Trump’s low standards aside, the president should not be booed

Donald Trump, the person, may have deserved the karmic payback of being booed at Sunday night’s World Series Game 5, but Trump, the president, should not have been subjected to such lack of respect.

When a president is acting in a non-political capacity or in a ceremonial role, his office merits respect from his fellow citizens. In disrespecting the office, they ultimately disrespect themselves.

A president in a non-political role always carries with him the identity of head of state and chief elected official of the citizenry. In both capacities, his symbolic role is important. As head of state, he is the chief representative of this great and good nation to the rest of the world. As chief elected official, he is the first public servant, someone whose role and function is as universal tribune for all Americans.
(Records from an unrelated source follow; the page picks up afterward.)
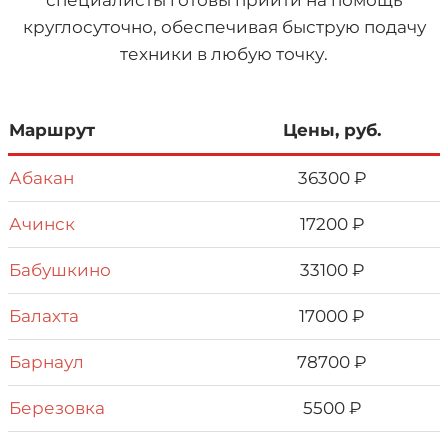
специалисты готовы прийти на помощь
круглосуточно, обеспечивая быструю подачу
техники в любую точку.
Маршрут
Цены, руб.
Абакан
36300 ₽
Ачинск
17200 ₽
Бабушкино
33100 ₽
Балахта
17000 ₽
Барнаул
78700 ₽
Березовка
5500 ₽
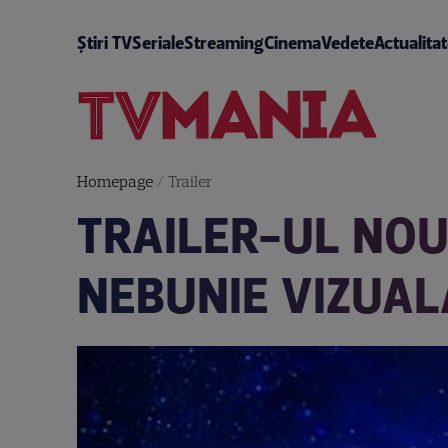
Știri TV
Seriale
Streaming
Cinema
Vedete
Actualita
Homepage
/
Trailer
TRAILER-UL NOUL
NEBUNIE VIZUAL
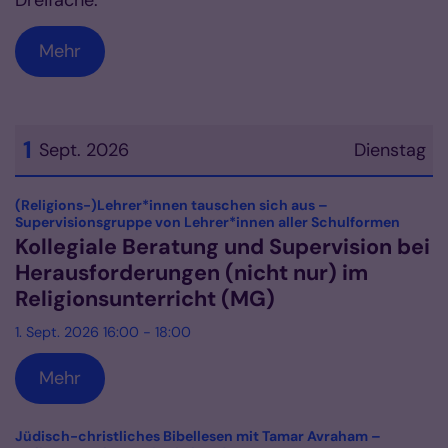
Dreifache.
Mehr
1
Sept. 2026
Dienstag
Datum: 1. September 2026
(Religions-)Lehrer*innen tauschen sich aus –
:
Supervisionsgruppe von Lehrer*innen aller Schulformen
Kollegiale Beratung und Supervision bei
Herausforderungen (nicht nur) im
Religionsunterricht (MG)
1. Sept. 2026 16:00 - 18:00
Mehr
Jüdisch-christliches Bibellesen mit Tamar Avraham –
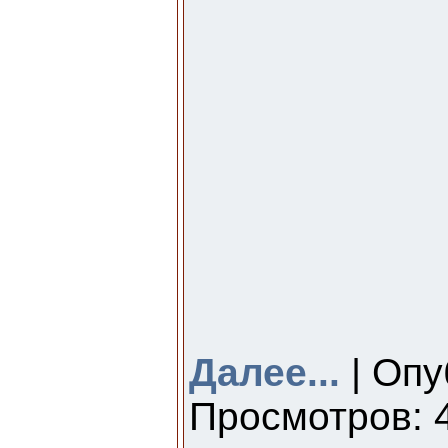
Далее...
| Опу
Просмотров: 4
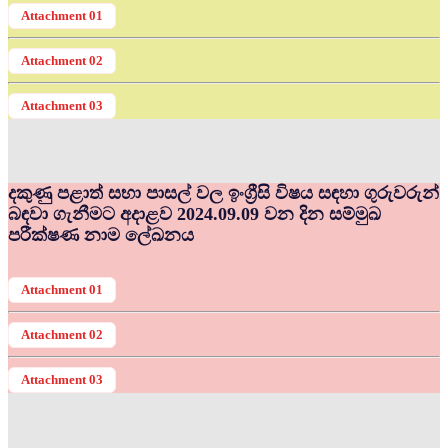
Attachment 01
Attachment 02
Attachment 03
දකුණු පළාත් සභා පාසල් වල ඉංග්‍රීසි විෂය සඳහා ගුරුවරුන්
බඳවා ගැනීමට අදාළව 2024.09.09 වන දින සම්මුඛ
පරීක්ෂණ නාම ලේඛනය
Attachment 01
Attachment 02
Attachment 03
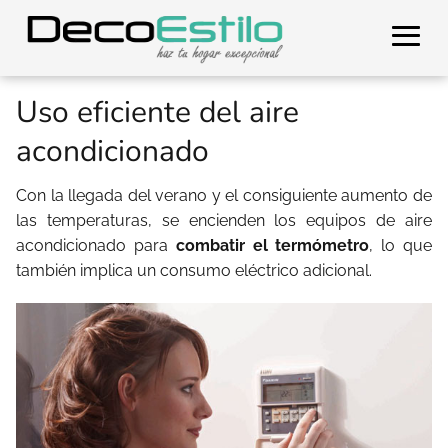
Uso eficiente del aire
acondicionado
Con la llegada del verano y el consiguiente aumento de
las temperaturas, se encienden los equipos de aire
acondicionado para
combatir el termómetro
, lo que
también implica un consumo eléctrico adicional.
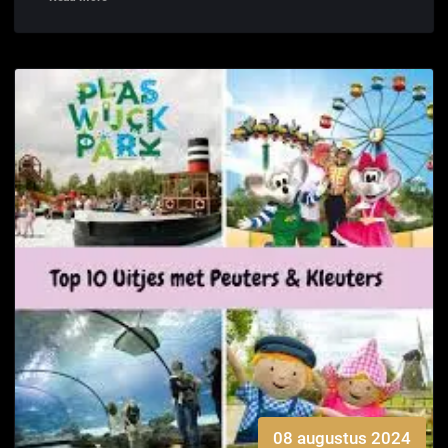
08 augustus 2024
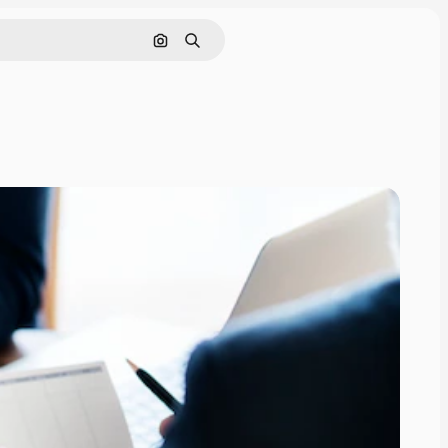
Поиск по изображению
Поиск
To repeat, this is not to say Americans should respect him because he is our “ruler.” He is not our ruler. He is our agent, duly chosen through a process that is as close as the civic realm ever gets to the sacred. This doesn’t mean he should be wildly cheered at a public event just because he is president. It does mean he — and through him, the fellow citizens who support him — should not be openly disrespected or mocked. If even unenthusiastic applause is too much to ask, then silence is perfectly appropriate. Booing, and chants of “lock him up,” is inappropriate, no matter how inappropriately he himself has acted on other occasions by encouraging similar behavior against other public figures in other public fora.

One should hasten to add that booing, in general, is rude behavior and should not be encouraged. But even if that sense of general decorum has long since been obviated, the decorum due for the President of the United States should remain.

It matters not that Trump himself rarely lives up to, or even seems to agree with, the idea that some norms of decorum should be maintained in the public square. The public should not descend to the level Trump the individual often sinks to. The public should be better than Trump, the person, so that our presidency isn’t besmirched.